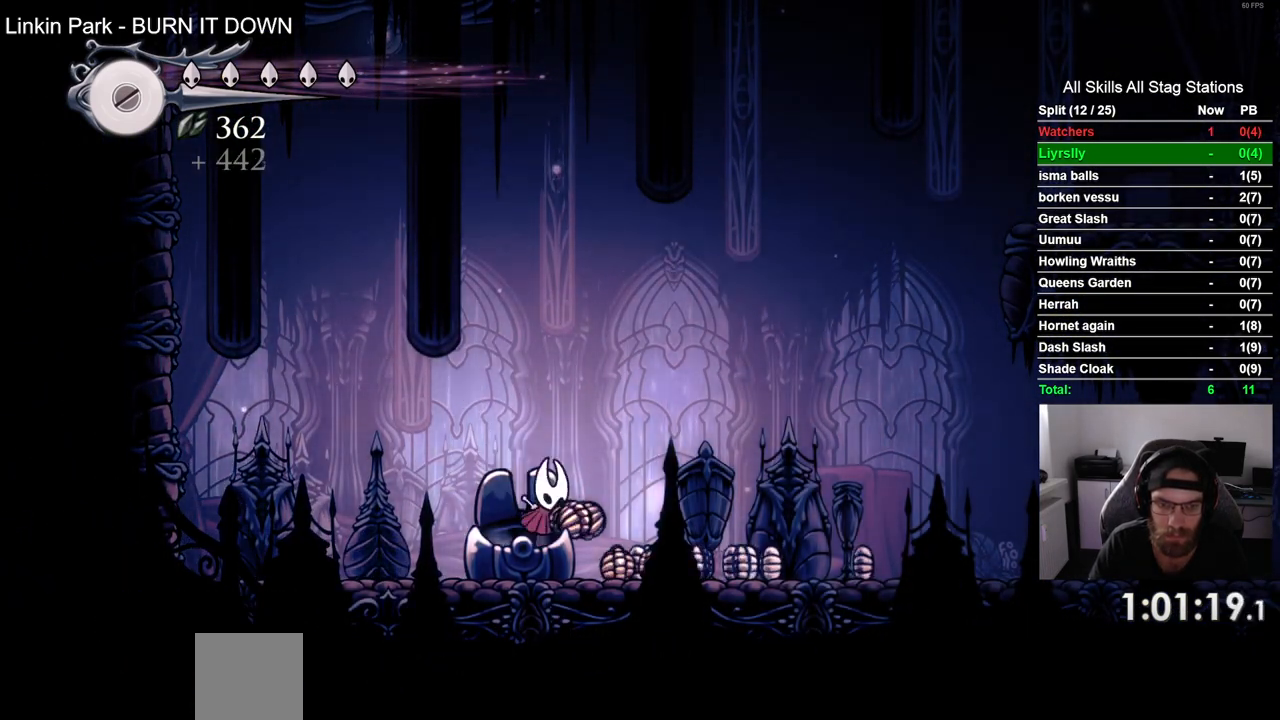
{"buttons": ["DPAD_RIGHT"], "left_stick": "center", "right_stick": "center", "events": [[17, "CROSS", "up"], [200, "DPAD_LEFT", "down"], [333, "DPAD_LEFT", "up"], [333, "DPAD_RIGHT", "up"], [333, "DPAD_UP", "down"], [350, "DPAD_UP", "up"], [383, "DPAD_RIGHT", "down"]]}
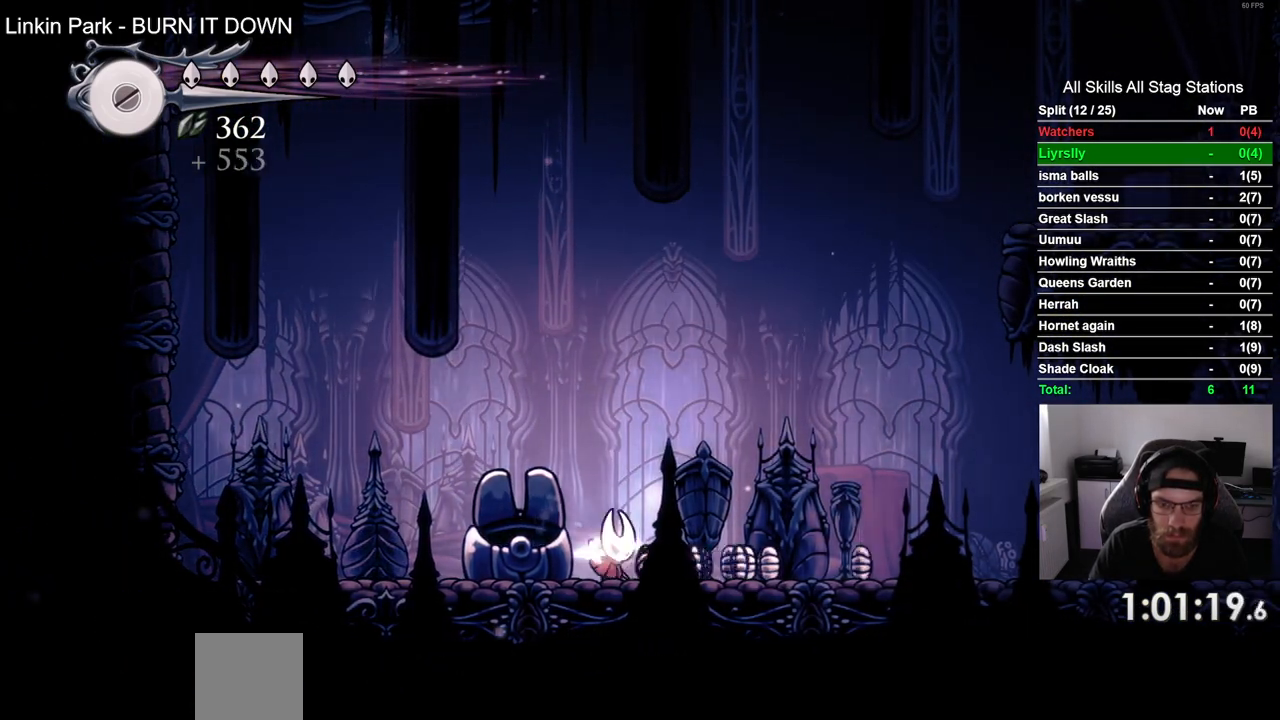
{"buttons": ["DPAD_RIGHT"], "left_stick": "center", "right_stick": "center", "events": [[133, "R2", "down"], [367, "R2", "up"]]}
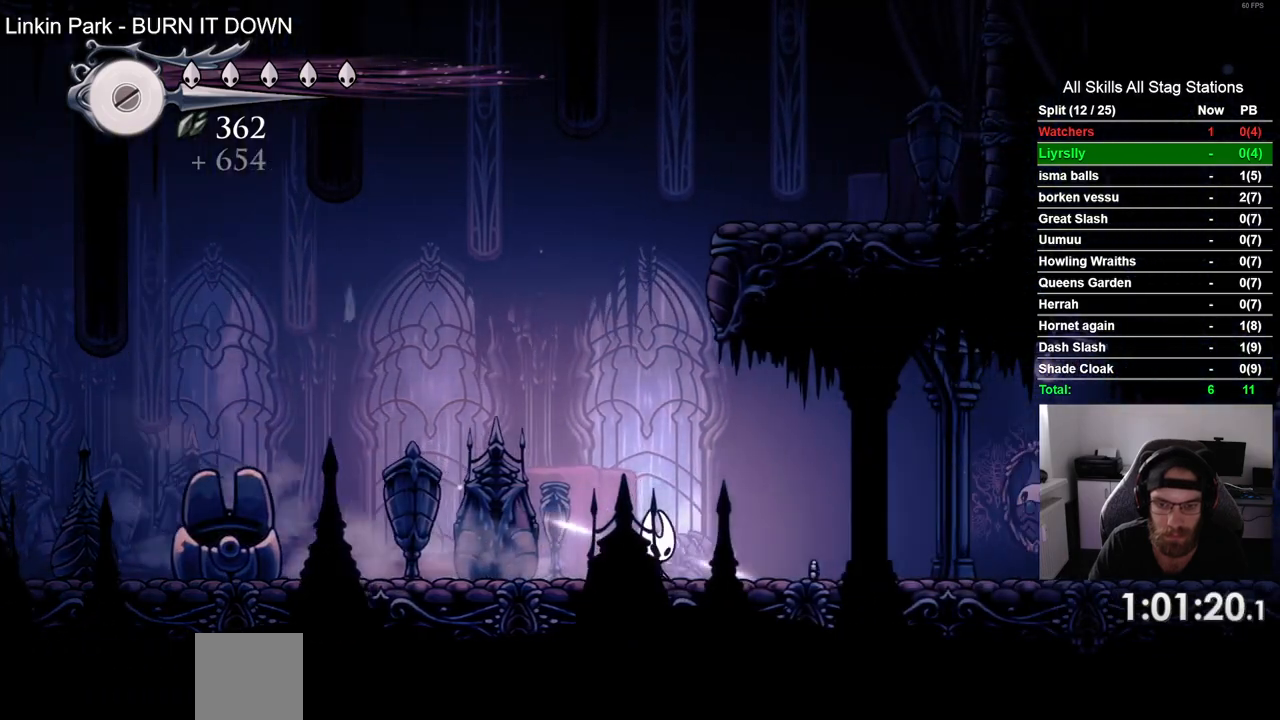
{"buttons": ["R2", "DPAD_RIGHT"], "left_stick": "center", "right_stick": "center", "events": [[200, "R2", "down"]]}
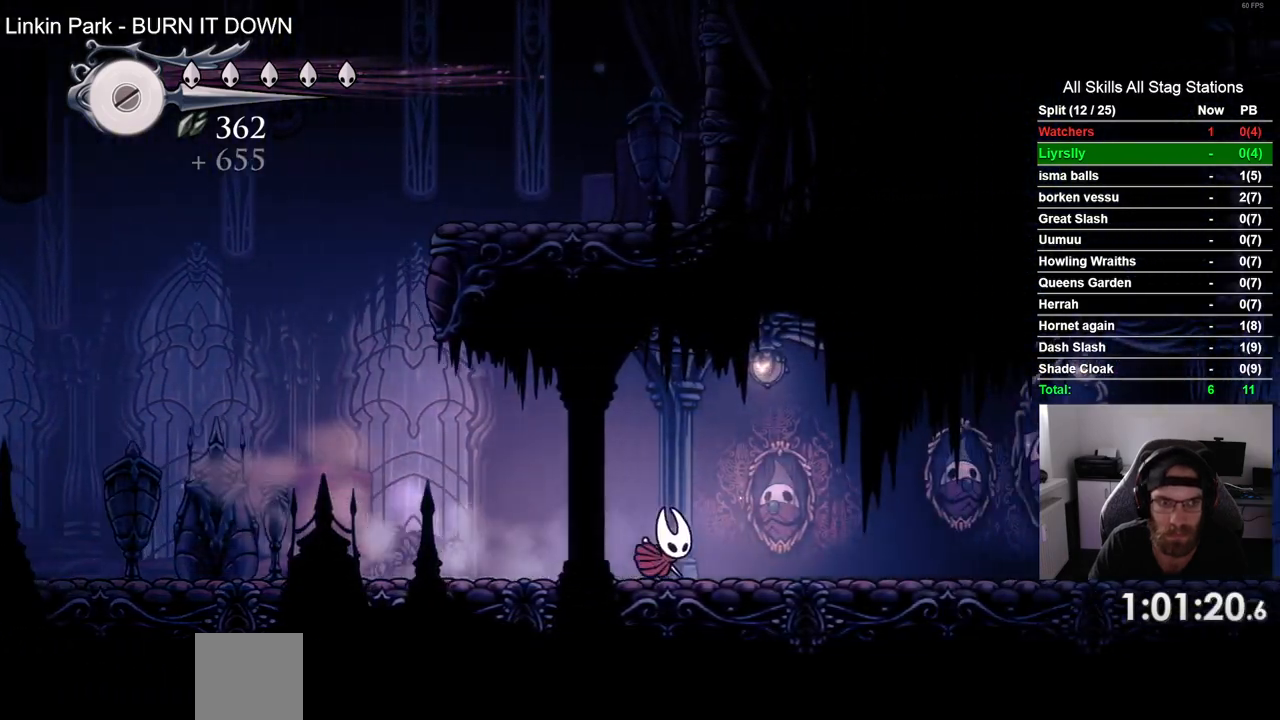
{"buttons": ["R2", "DPAD_RIGHT"], "left_stick": "center", "right_stick": "center", "events": [[150, "R2", "up"], [350, "R2", "down"]]}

§ Exercise:
Output the material above word for word. Leave out its images.

§ Answer to the problem:
{"buttons": ["DPAD_RIGHT"], "left_stick": "center", "right_stick": "center", "events": [[17, "CROSS", "up"], [200, "DPAD_LEFT", "down"], [333, "DPAD_LEFT", "up"], [333, "DPAD_RIGHT", "up"], [333, "DPAD_UP", "down"], [350, "DPAD_UP", "up"], [383, "DPAD_RIGHT", "down"]]}
{"buttons": ["DPAD_RIGHT"], "left_stick": "center", "right_stick": "center", "events": [[133, "R2", "down"], [367, "R2", "up"]]}
{"buttons": ["R2", "DPAD_RIGHT"], "left_stick": "center", "right_stick": "center", "events": [[200, "R2", "down"]]}
{"buttons": ["R2", "DPAD_RIGHT"], "left_stick": "center", "right_stick": "center", "events": [[150, "R2", "up"], [350, "R2", "down"]]}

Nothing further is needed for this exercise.